§ Excerpted text
Minister of Foreign Affairs of the Tajik Soviet Socialist Republic
- In office 7 November 1989 – 10 January 1992
- Preceded by: Usman Usmanov
- Succeeded by: Himself (as Minister of External Relations of Tajikistan)

Minister of External Relations of the Republic of Tajikistan
- In office 10 January 1992 – 11 May 1992
- President: Akbarsho Iskandrov (acting)
- Preceded by: Himself (as Minister of Foreign Affairs of Tajik SSR)
- Succeeded by: Khudoberdy Kholiknazarov

Permanent Representative of Tajikistan to the United Nations
- In office 1992–1994
- Preceded by: Position established
- Succeeded by: Rashid Alimov

Personal details
- Born: Lakim Kayumovich Kayumov 16 February 1933 Rumon village, Khujand District (now Ghafurov District), Tajik SSR, Soviet Union
- Died: 11 November 1998 (aged 65) Moscow, Russia
- Party: Communist Party of the Soviet Union (CPSU)
- Education: Leninabad Pedagogical Institute Higher Party School under the CPSU Central Committee Diplomatic Academy of the Ministry of Foreign Affairs of the Soviet Union
- Occupation: Diplomat, politician

= Lakim Kayumov =

Lakim Kayumovich Kayumov (Лаким Каюмович Каюмов; 16 February 1933 – 11 November 1998) was a Soviet-Tajik politician and diplomat who served as the last Minister of Foreign Affairs of the Tajik Soviet Socialist Republic (1989–1992) and the first Minister of External Relations of the independent Republic of Tajikistan (January–May 1992). He later served as the first Permanent Representative of Tajikistan to the United Nations from 1992 to 1994.

§ Problem A
Reproduce the listing word for word, beginning at the line that contains "Question: From the" and ending after the line that contains "(E) white plastic mirror at center".
The article on Lakim Kayumov and the listing that comes next have nothing to do with each other.

(Items from a dataset)
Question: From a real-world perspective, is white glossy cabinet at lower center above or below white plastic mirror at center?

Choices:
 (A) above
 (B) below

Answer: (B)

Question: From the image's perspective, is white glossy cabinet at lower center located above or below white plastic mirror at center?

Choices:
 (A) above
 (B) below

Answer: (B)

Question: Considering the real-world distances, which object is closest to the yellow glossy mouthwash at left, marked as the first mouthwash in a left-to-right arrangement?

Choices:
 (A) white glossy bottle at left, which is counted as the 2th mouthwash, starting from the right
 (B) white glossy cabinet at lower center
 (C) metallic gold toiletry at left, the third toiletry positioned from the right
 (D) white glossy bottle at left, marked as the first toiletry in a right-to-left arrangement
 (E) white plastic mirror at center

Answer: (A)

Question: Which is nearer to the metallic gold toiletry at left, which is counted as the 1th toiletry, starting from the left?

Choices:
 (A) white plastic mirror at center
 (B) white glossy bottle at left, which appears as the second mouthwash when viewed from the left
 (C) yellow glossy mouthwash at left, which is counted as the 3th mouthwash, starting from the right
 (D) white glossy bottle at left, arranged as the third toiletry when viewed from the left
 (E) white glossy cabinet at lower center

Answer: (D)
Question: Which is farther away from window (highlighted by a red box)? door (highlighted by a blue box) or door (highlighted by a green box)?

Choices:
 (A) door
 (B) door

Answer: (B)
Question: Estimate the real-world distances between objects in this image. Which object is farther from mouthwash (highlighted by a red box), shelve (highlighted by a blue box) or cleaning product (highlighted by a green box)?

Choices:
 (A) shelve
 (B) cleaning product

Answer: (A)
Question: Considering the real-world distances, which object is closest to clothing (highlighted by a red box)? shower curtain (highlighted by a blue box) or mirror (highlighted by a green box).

§ Problem B
Pick up the article on Lakim Kayumov where it stops and write the next part.

§ Response area A
Question: From the image's perspective, is white glossy cabinet at lower center located above or below white plastic mirror at center?

Choices:
 (A) above
 (B) below

Answer: (B)

Question: Considering the real-world distances, which object is closest to the yellow glossy mouthwash at left, marked as the first mouthwash in a left-to-right arrangement?

Choices:
 (A) white glossy bottle at left, which is counted as the 2th mouthwash, starting from the right
 (B) white glossy cabinet at lower center
 (C) metallic gold toiletry at left, the third toiletry positioned from the right
 (D) white glossy bottle at left, marked as the first toiletry in a right-to-left arrangement
 (E) white plastic mirror at center

§ Response area B
== Early life and education ==

Kayumov was born on 16 February 1933 in the village of Rumon in the Khujand District (now Ghafurov District) of the Tajik SSR, Soviet Union. He graduated from the Leninabad Pedagogical Institute, followed by the Higher Party School under the Central Committee of the Communist Party of the Soviet Union (CPSU) and the Diplomatic Academy of the Ministry of Foreign Affairs of the Soviet Union.

== Political career ==

Kayumov was a member of the Communist Party of the Soviet Union (CPSU). On 7 November 1989 Kayumov was appointed Minister of Foreign Affairs of the Tajik Soviet Socialist Republic, a position he held until the dissolution of the Soviet Union. Following Tajikistan's declaration of independence in September 1991, the ministry was restructured. From 10 January to 11 May 1992, Kayumov served as the Minister of External Relations of the Republic of Tajikistan. In February 1992, Kayumov attended the first summit of the Economic Cooperation Organization (ECO) in Tehran, representing Tajikistan as its foreign minister. In an interview with Newsweek in February 1992 Kayumov commented on the international interest in the newly independent Central Asian republics, stating: "There is a sort of competition to establish close relations with us... I want to see Tajikistan open to everyone. We need their help and assistance." On 11 May 1992 Kayumov was succeeded by Khudoberdy Kholiknazarov as Minister of External Relations.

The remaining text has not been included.